Nonetheless, Palfrey, a director at Harvard’s Berkman Center for Internet & Society, is adept at explaining the struggles libraries face with technologies that constrain as much as they liberate. Digital information is easier to access but harder to preserve than its analog forms, for instance, in part because of constantly shifting digital file formats. “As each year passes,” he laments, “we are losing essential materials that we ought to be preserving for the historical record.”
And as a lawyer rather than a professional librarian (a fact he seems a tad defensive about), Palfrey is particularly good at explaining new legal challenges to preserving information. Libraries can purchase books and then lend them out as often as they like. But when libraries are renters rather than owners of digital materials — as is the case with e-books — their ability to lend is limited by licensing agreements. Because of longstanding copyright laws, “the digital age could perversely become an era with less accessibility, not more, than the analog age.”
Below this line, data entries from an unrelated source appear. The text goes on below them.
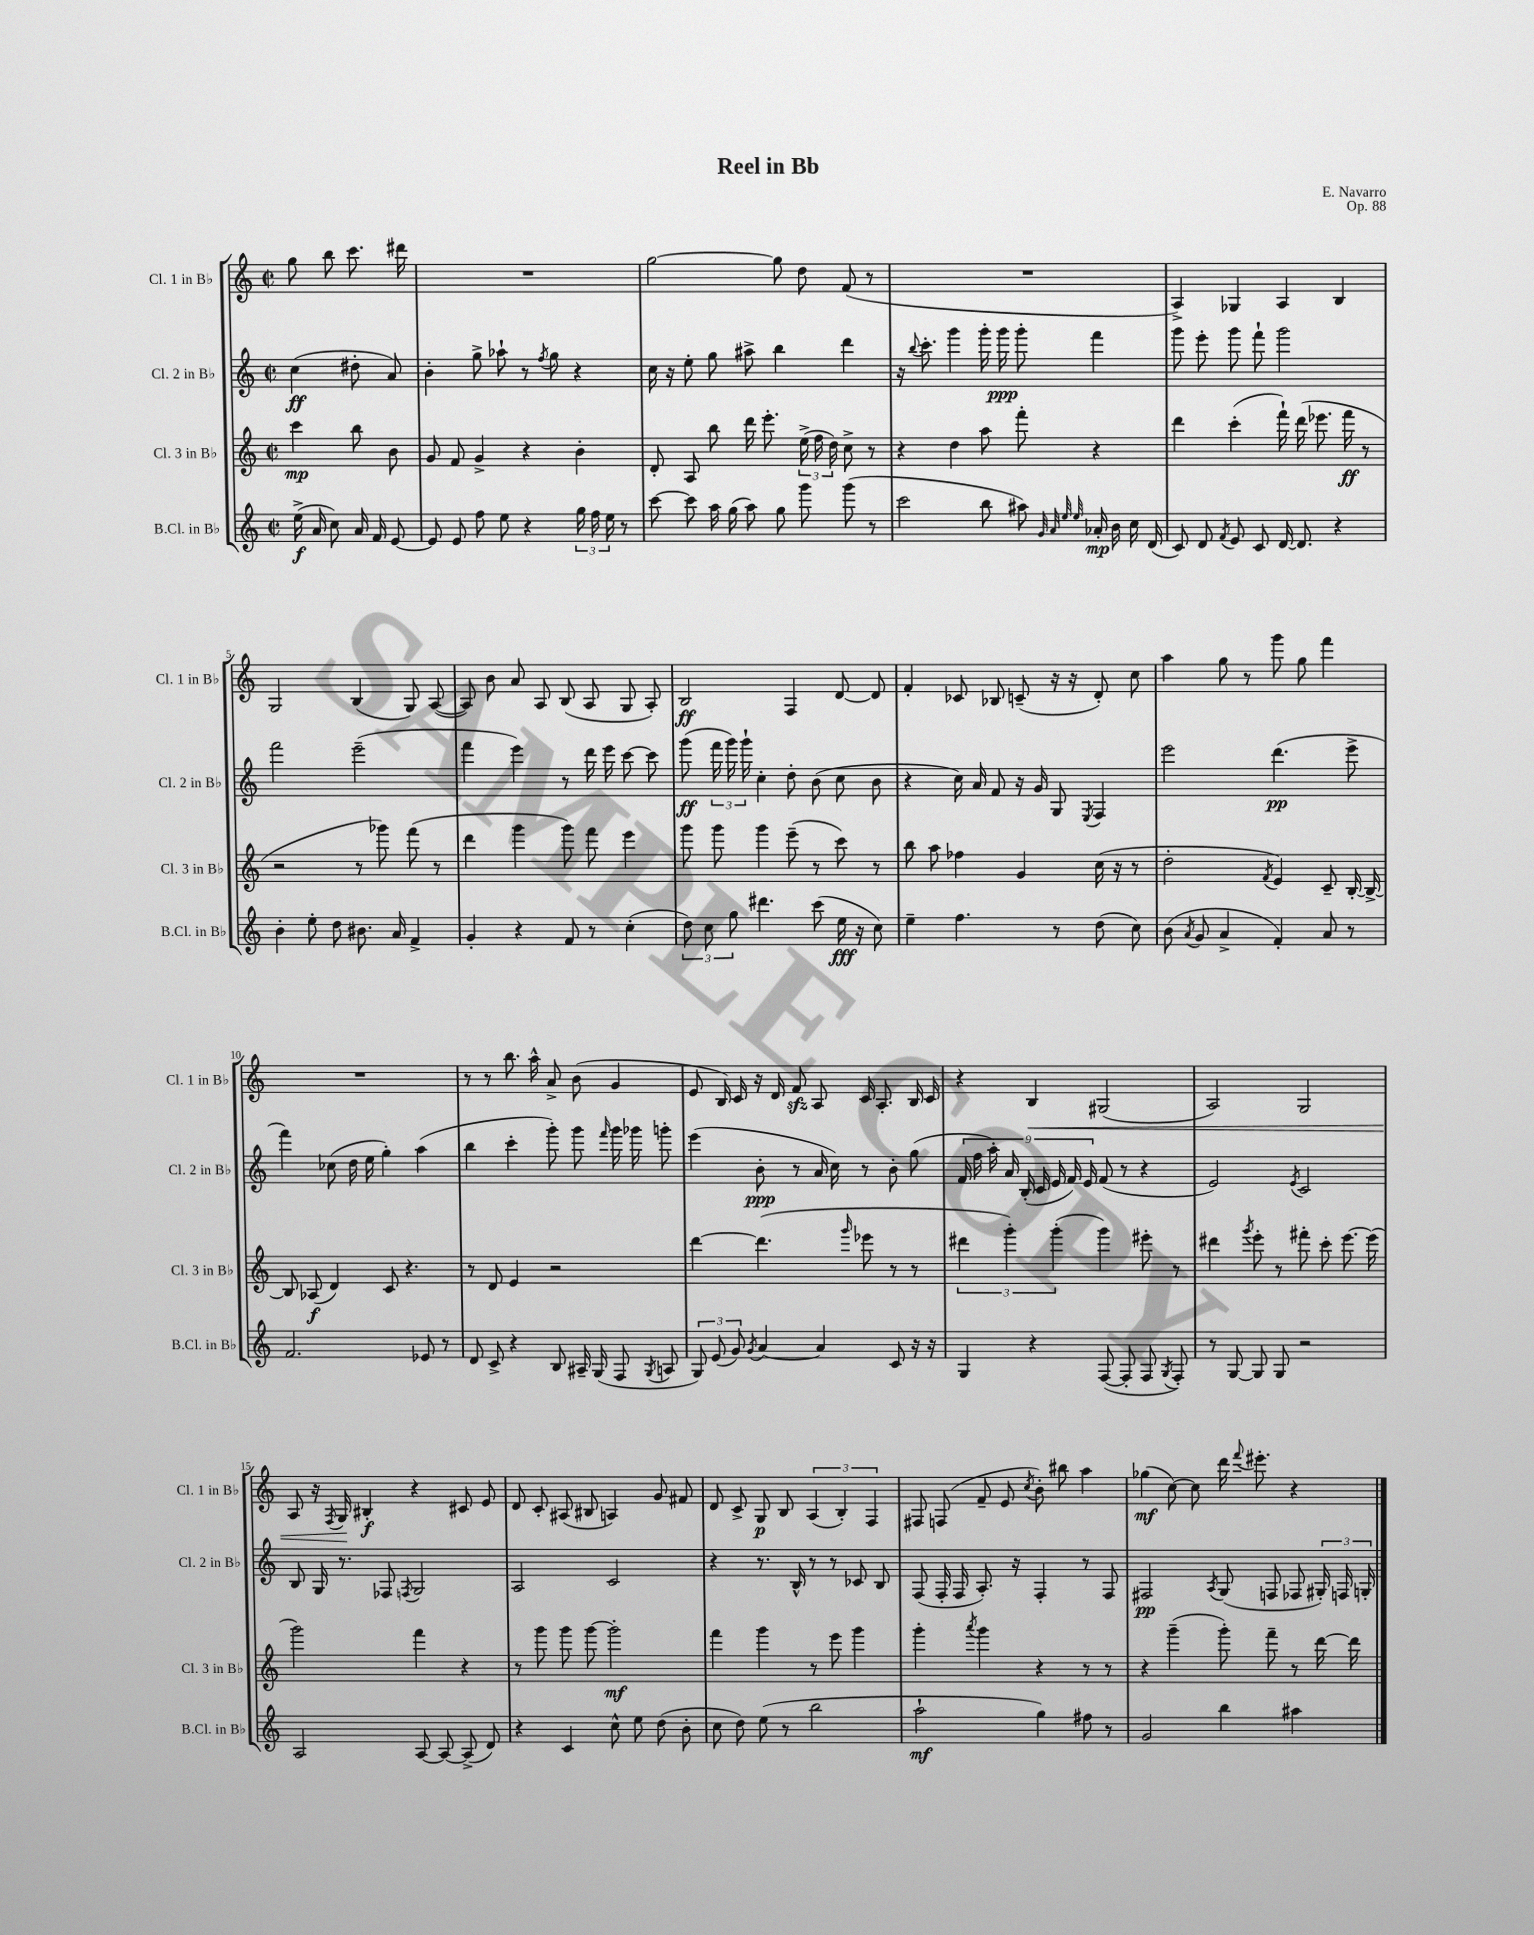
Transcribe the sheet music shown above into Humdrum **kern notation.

**kern	**kern	**kern	**kern
*staff4	*staff3	*staff2	*staff1
*clefG2	*clefG2	*clefG2	*clefG2
*k[]	*k[]	*k[]	*k[]
*M2/2	*M2/2	*M2/2	*M2/2
*met(c|)	*met(c|)	*met(c|)	*met(c|)
(16ee^\	4ccc\	(4cc\	8gg\
16a/	.	.	.
8cc\)	.	.	8bb\
16a/	8bb\	8dd#'\	8.ccc\
16f/	.	.	.
[8e/	8b\	8a/)	.
.	.	.	16ddd#\
=	=	=	=
8e/]	8g/	4b'\	1r
8e/	8f/	.	.
8ff\	4g^/	8gg^\	.
8ee\	.	8aa-`\	.
4r	4r	8r	.
.	.	8qff/	.
.	.	8gg\	.
24gg\	4b'\	4r	.
24ff\	.	.	.
24ee\	.	.	.
8r	.	.	.
=	=	=	=
[8ccc\	8d'/	16cc\	[2gg\
.	.	16r	.
8ccc\]	8A/	8ee'\	.
16aa\	8bb\	8gg\	.
(16gg\	.	.	.
8aa\)	16ddd\	8aa#^\	.
.	8.eee'\	.	.
8gg\	.	4bb\	8gg\]
8ggg\	(24ee^\	.	8dd\
.	24ff\	.	.
.	24dd\)	.	.
(8ggg\	8cc^\	4ddd\	(8f/
8r	8r	.	8r
=	=	=	=
2ccc\	4r	16r	1r
.	.	8qqbb/	.
.	.	8.ccc'\	.
.	4dd\	4ggg\	.
8bb\	8aa\	16ggg'\	.
.	.	16ggg\	.
8aa#\)	8fff'\	8ggg'\	.
32qqg/	.	.	.
32qqa/	.	.	.
32qqee/	.	.	.
32qqee/	.	.	.
16a-'/	4r	4fff\	.
16b\	.	.	.
16cc\	.	.	.
(16d/	.	.	.
=	=	=	=
8c/)	4ddd\	8ggg\	4A^/)
8d/	.	8eee'\	.
8qf/	.	.	.
8e/	(4ccc'\	8ggg\	4G-/
8c/	.	8fff`\	.
[16d/	16fff`\)	2ggg\	4A/
8.d/]	(16ddd\	.	.
.	8.eee-\	.	.
4r	.	.	4B/
.	16fff\	.	.
.	8r	.	.
=	=	=	=
4b'\	2r	2fff\	2G/
8ee'\	.	.	.
8dd\	.	.	.
8.b#\	8r	(2eee~\	(4B/
.	8ggg-\)	.	.
16a/	.	.	.
4f^/	(8fff\	.	8G/)
.	8r	.	([8A/
=	=	=	=
4g'/	4ddd\	4fff\	8A/])
.	.	.	8b\
4r	4ggg\	4eee\)	8a/
.	.	.	8A/
8f/	8ggg\)	8r	(8B/
8r	8fff\	16ddd\	8A/
.	.	16eee\	.
(4cc'\	4eee\	[8ccc\	8G/
.	.	8ccc\]	8A'/)
=	=	=	=
12dd\)	8ggg\	(8ggg\	2B/
12cc\	.	.	.
.	8ggg\	24fff\	.
12gg\	.	24ggg\)	.
.	.	24ggg`\	.
4.ddd#\	4ggg\	4cc'\	.
.	(8eee~\	8dd'\	4F/
(8ccc\	8r	(8b\	.
16ee\	8ccc\)	8cc\	[8d/
16r	.	.	.
8cc\)	8r	8b\	8d/]
=	=	=	=
4ee~\	8bb\	4r	4f'/
.	8aa\	.	.
4.ff\	4ff-\	16cc\)	8c-/
.	.	16a/	.
.	.	8f/	8B-/
.	4g/	16r	(8c~/
.	.	16g/	.
8r	.	8G/	16r
.	.	.	16r
.	.	8qE/	.
(8dd\	(16cc\	4F/	8d'/)
.	16r	.	.
8cc\)	8r	.	8cc\
=	=	=	=
(8b\	2dd'\	2eee\	4aa\
8qa/	.	.	.
8g/	.	.	.
4a^/	.	.	8gg\
.	.	.	8r
.	8qf/	.	.
4f'/)	4e/)	(4.ddd\	8ggg\
.	.	.	8gg\
8a/	8c~/	.	4fff\
8r	[16B'/	8eee^\	.
.	16B^/_	.	.
=	=	=	=
2.f/	8B/]	4fff\)	1r
.	(8A-/	.	.
.	4d/)	(8cc-\	.
.	.	16dd\	.
.	.	16ee\	.
.	8c/	4gg'\)	.
.	4.r	.	.
8e-/	.	(4aa\	.
8r	.	.	.
=	=	=	=
8d/	8r	4bb\	8r
8c^/	8d/	.	8r
4r	4e/	4ccc'\	8.bb\
.	.	.	16aa^^\
8B/	2r	8ggg'\)	8a^/
16A#~/	.	8ggg\	(8b\
(16G/	.	.	.
.	.	16qqfff/	.
8F/	.	16ggg\	4g/
.	.	16ggg-\	.
8qG/	.	.	.
8A/	.	8ggg'\	.
=	=	=	=
12G/)	[4ddd\	(4eee\	8e/
(12e/	.	.	.
.	.	.	16B/)
12g/)	.	.	.
.	.	.	16c/
8qg/	.	.	.
[4a/	(4.ddd\]	8b'\	16r
.	.	.	16d/
.	.	8r	8f/
4a/]	.	16a/	8A/
.	.	16cc\)	.
.	16qqggg/	.	.
.	8eee-\	8r	16c/
.	.	.	8.A'/
8c/	8r	8b'\	.
16r	8r	(8gg\	16B/
16r	.	.	16c/
=	=	=	=
4G/	6ddd#\	18f/	4r
.	.	18ff\	.
.	.	18aa'\)	.
.	6ggg'\)	18a/	.
.	.	(18B'/	.
4r	.	.	4B/
.	.	18c/	.
.	(6ggg'\	18e/	.
.	.	18f/)	.
.	.	18e/	.
([8F/	4ggg\)	(8f/	(2G#/
8F'/]	.	8r	.
8F/	8eee#'\	4r	.
8qG/	.	.	.
8F'/)	8r	.	.
=	=	=	=
8r	4ddd#\	2e/)	2A/)
[8G/	.	.	.
.	8qggg/	.	.
8G/]	8eee'\	.	.
8G/	8r	.	.
.	.	8qe/	.
2r	8fff#'\	2c/	2G/
.	8ccc'\	.	.
.	[8.eee\	.	.
.	(16eee\]	.	.
=	=	=	=
2A/	2ggg\)	8B/	8A/
.	.	16G/	16r
.	.	.	8qF/
.	.	8.r	16G/
.	.	.	4B#'/
.	.	8F-/	.
.	.	8qF/	.
[8A/	4fff\	2G/	4r
8A/_	.	.	.
(8A^/]	4r	.	8c#/
8d/)	.	.	8e/
=	=	=	=
4r	8r	2A/	8d/
.	8ggg\	.	8c'/
4c/	8ggg\	.	(8A#/
.	[8ggg\	.	8B#/
8cc^^\	2ggg'\]	2c/	4A/)
8ee\	.	.	.
(8dd\	.	.	8g/
8b'\	.	.	8f#/
=	=	=	=
8cc\	4fff\	4r	8d/
8dd\)	.	.	8c^/
(8ee\	4ggg\	8.r	8G/
8r	.	.	8B/
.	.	16B^^/	.
2bb\	8r	8r	(6A/
.	8eee\	8r	.
.	.	.	6B'/)
.	4ggg\	8c-/	.
.	.	.	6F/
.	.	8B/	.
=	=	=	=
2aa`\	4ggg'\	(8F/	8F#/
.	.	16F'/	(8F/
.	.	16F/	.
.	8qaaa/	.	.
.	4ggg\	8.A'/)	8f~/
.	.	.	8e/
.	.	16r	.
.	.	.	8qcc/
4gg\)	4r	4F'/	8b'\)
.	.	.	8bb#\
8ff#\	8r	8r	4aa\
8r	8r	8F/	.
=	=	=	=
2g/	4r	2F#/	(4gg-\
.	(4ggg~\	.	[8cc\)
.	.	.	8cc\]
.	.	8qA/	.
4bb\	8ggg'\)	(8G/	16ddd\
.	.	.	8qqfff/
.	.	.	8.eee#'\
.	8fff~\	8F/	.
4aa#\	8r	8F-/	4r
.	[16ddd\	24G#'/)	.
.	.	24F/	.
.	16ddd\]	.	.
.	.	24G'/	.
==	==	==	==
*-	*-	*-	*-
So, how does Palfrey propose to fund the transformations he wants — all those hacks that will empower libraries and keep the information citizens need out of corporate control? Private philanthropy, of course! Yes, as suspicious as he is of corporate motives, Palfrey is eager for libraries to sop up the benevolent cash that private sources could provide. “The next big innovation in knowledge management should come out of the world of libraries,” he asserts. Sure, but it will be funded by the world of corporations. Citing the philanthropy of Joshua Bates in Boston and Andrew Carnegie’s massive infusions of cash for libraries across America, Palfrey declares: “The moment is right for a new investment of this same type and scale.”
As with most mission statements, “BiblioTech” is full of flowing prose while remaining a bit short on details or a clear road map. And maybe that’s okay. First set out the big vision, then fill in the blanks over time. Palfrey’s biggest service may be in shaking us free of our nostalgia for the local public libraries of our youth. “Just as we all love a memory of a childhood experience, we love the idea of libraries in general.” But that can be a “patronizing sort of love,” Palfrey cautions. And it won’t get libraries to where they need to be or how they need to think.
Can nodes in a digital network someday elicit similar devotion? In a world where more than half of Americans use a library regularly, Palfrey believes they can. “Libraries must create new nostalgia,” he concludes. “The purpose of renewed investments in libraries should be to establish new services and ways of discovering and accessing knowledge.”